Now that the weather has turned back to be more seasonally appropriate, i.e., March going out like a lion type weather, Barbara asked me to make a lamb curry with ginger stew recipe that I have made at least once every year. 

Much to my surprise I have been making this recipe, or some variant of it, since 1997 but had never written it up for the food blog.  This recipe is a major adaptation from the cookbook "Simply Stews" by Susan Wyler.  I say a major adaptation because I have significantly added to the ingredients to make it a complete meal in and of itself. 


Don't let the curry scare you away from this dish.  You can make it as hot or as mild as you like by adjusting the amount of cayenne pepper added.  Obviously we enjoy this lamb stew, and I hope you will as well.

     ---Tom

Curried Lamb Stew
(adapted from Simply Stews by Susan Wyler)

Serves 6-8

1-28 oz can of diced tomatoes
2 1/2 - 3 lbs of boneless leg of lamb or lamb shoulder (you can use lamb tenderloins, but be prepared to spend $10 more per pound!)
Olive oil for browning and sauteing
2-3 small to medium size onions, coarsely chopped
10 garlic cloves minced, or 3 tablespoons of minced garlic from the jar (my preference)
2-8 oz packages of sliced portabello mushrooms
2 cans of drained white beans - butter beans, navy beans, garbanzo beans, etc - any type will do
2 cups beef stock
1/2 cup red wine
2 tablespoons ground coriander
1 tablespoon ground cumin
1 teaspoon turmeric
1/2 teaspoon cardamom
1/4 teaspoon cayenne pepper - adjust this to your taste
1/4 teaspoon ground nutmeg
Pinch of saffron threads
2 tablespoons fresh chopped ginger
1-2 teaspoons Kosher salt - adjusted to taste
Enough flour to coat the lamb cubes during browning - 1/2 - 3/4 cups
1 teaspoon corn starch to thicken the broth


I used a leg of lamb, which can have quite a bit of fat and gristle.  So while you are cubing the meat into approximately 1" size pieces, do a good job of removing as much of the fat, gristle and membrane as you can.

Coat the cubed lamb with flour.  An easy technique is to put a 1/2 cup or so of flour into a paper lunch bag.  Then just add the meat a little at a time and shake the bag up.  You will get a decent coating of the meat that way and it does not make such a big mess.

In a large Dutch oven or heavy pan with a lid, heat the pan on medium-high heat with the olive oil.  Once the olive oil is hot, brown the lamb in bunches not overcrowding the pan.  Once browned, remove from the pan to a plate and repeat the process.  If the pan is too dry, just add a little more olive oil.
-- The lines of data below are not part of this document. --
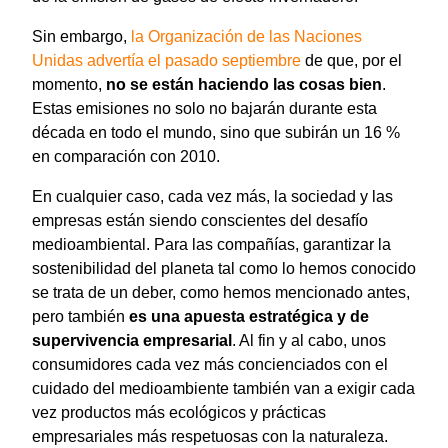
Sin embargo,
la Organización de las Naciones
Unidas advertía el pasado septiembre
de que, por el
momento,
no se están haciendo las cosas bien
.
Estas emisiones no solo no bajarán durante esta
década en todo el mundo, sino que subirán un 16 %
en comparación con 2010.
En cualquier caso, cada vez más, la sociedad y las
empresas están siendo conscientes del desafío
medioambiental. Para las compañías, garantizar la
sostenibilidad del planeta tal como lo hemos conocido
se trata de un deber, como hemos mencionado antes,
pero también
es una apuesta estratégica y de
supervivencia empresarial
. Al fin y al cabo, unos
consumidores cada vez más concienciados con el
cuidado del medioambiente también van a exigir cada
vez productos más ecológicos y prácticas
empresariales más respetuosas con la naturaleza.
After all of the meat has been browned, saute the coarsely chopped onions until they are translucent, about 5-7 minutes.  Next add the minced garlic and saute that for another minute.

Now throw in the portabello mushrooms.  Saute until they are shrinking and browning - another 6-7 minutes.  Be sure to stir frequently to prevent the onions and garlic from burning.  The mushrooms during sauteing will give up some liquid, so that will help prevent charring of the onions and garlic as well.

Next add the canned diced tomatoes and the halved grape tomatoes, if you are including those.  Also add the dry spices except the chopped ginger. 

Stir the whole mixture up well to get the meat, onions and mushrooms well coated with the dry spices.

Now add the beef stock, chopped ginger and the red wine.  Bring the mixture back to a boil, then cover and reduce the heat to just simmer the stew.  You should cook this for at least an hour.  Two hours is even better as it will make the meat incredibly tender.

About 15 - 20 minutes before you are ready to serve the stew, add the drained white beans to warm them up.  Also prepare the corn starch by adding it to water in a small bowl to dissolve it.  Then add the corn starch mixture to the stew to thicken the broth.

I served the stew over Texmati rice.  I substituted half of the water with leftover beef stock, which made the finished rice richer in taste and complimented the lamb stew nicely. 

As it was just Barbara and I eating our lamb stew, we had plenty of leftovers for the next couple of days.  It kept very well and was just as good day two as day one.